Arab Art in the Monuments of Cairo
Arab Art in the Monuments of Cairo: From the Seventh to the End of the Eighteenth Century.
L’art arabe d’après les monuments du Cairo: depuis le VIIe siècle jusqu’à la fin du XVIIIe (Arabic Art in the Monuments of Cairo: from the Seventh to the End of the Eighteenth Century) is a vast, sumptuously designed work illustrating the richness of Islamic art and architecture as embodied in the appearance of streets, buildings, monuments, decorative arts, and books and manuscripts of the city of Cairo. The work was produced by Achille-Constantin-Théodore-Émile Priss d’Avenne, who is said to have personally supervised the printing of both this edition and his other masterpiece, a sumptuous atlas on ancient Egyptian art. The work contains 200 full-page illustrations in three volumes, each with its own table of contents. The drawings are accompanied by brief captions, but no explanatory text appears in the book. Most of the illustrations are in color lithography, a technique that was used in the 19th century to reproduce multicolor images.

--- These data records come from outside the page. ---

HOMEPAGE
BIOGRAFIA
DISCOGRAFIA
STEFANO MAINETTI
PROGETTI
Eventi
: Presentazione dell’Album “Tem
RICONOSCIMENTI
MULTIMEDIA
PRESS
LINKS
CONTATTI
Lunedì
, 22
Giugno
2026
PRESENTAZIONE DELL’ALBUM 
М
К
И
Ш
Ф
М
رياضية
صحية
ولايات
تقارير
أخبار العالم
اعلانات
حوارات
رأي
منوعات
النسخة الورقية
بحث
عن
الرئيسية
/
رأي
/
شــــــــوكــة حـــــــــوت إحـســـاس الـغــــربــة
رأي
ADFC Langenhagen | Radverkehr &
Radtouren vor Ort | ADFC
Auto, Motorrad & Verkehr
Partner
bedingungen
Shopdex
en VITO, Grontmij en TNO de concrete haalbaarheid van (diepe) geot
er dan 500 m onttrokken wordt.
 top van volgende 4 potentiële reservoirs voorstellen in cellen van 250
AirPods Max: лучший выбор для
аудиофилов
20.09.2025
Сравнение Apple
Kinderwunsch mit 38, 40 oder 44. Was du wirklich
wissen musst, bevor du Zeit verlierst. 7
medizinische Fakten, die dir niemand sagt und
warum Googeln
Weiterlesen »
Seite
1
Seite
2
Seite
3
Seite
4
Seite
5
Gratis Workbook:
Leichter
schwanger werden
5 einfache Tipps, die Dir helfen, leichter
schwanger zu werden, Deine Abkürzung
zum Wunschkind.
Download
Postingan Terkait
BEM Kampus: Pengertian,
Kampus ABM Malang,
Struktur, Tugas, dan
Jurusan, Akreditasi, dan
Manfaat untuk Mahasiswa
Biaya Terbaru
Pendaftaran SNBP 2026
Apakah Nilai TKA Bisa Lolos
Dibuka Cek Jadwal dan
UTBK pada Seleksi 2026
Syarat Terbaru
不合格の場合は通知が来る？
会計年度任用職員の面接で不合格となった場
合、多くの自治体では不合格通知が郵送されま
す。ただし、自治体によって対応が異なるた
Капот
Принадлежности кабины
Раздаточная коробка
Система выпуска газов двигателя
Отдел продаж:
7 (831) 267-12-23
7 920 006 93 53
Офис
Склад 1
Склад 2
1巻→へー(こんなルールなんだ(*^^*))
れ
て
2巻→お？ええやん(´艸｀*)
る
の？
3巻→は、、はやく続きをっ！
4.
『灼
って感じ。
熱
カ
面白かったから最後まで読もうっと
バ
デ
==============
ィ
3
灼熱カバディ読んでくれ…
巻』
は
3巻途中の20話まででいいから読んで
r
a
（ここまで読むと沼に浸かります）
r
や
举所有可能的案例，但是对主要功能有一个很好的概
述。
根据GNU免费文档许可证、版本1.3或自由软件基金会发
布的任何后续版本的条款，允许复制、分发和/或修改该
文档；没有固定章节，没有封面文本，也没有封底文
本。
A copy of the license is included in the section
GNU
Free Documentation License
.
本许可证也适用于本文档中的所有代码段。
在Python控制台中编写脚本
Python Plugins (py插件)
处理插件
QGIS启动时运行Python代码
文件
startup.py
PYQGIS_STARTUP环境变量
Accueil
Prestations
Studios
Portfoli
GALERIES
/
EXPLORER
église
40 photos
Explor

Priss d’Avennes was born in France in 1807. He traveled extensively in Egypt and North Africa. The scholar is also known as Idris (or Edris) Efendi, after the name he took after his conversion to Islam. Priss d’Avennes was one of the first to make significant contributions to Egyptology and Orientalism in general, but much remains unknown in his biography. He lived a long and active life, during which he was a military instructor, irrigation engineer, fought in the Greek War of Independence in the 1920s, converted to Islam and served Egyptian rulers, and published academic journals and served on scientific societies. He received almost no recognition as the founding father of Egyptology, perhaps because he initiated the export of antiquities from Egypt to France.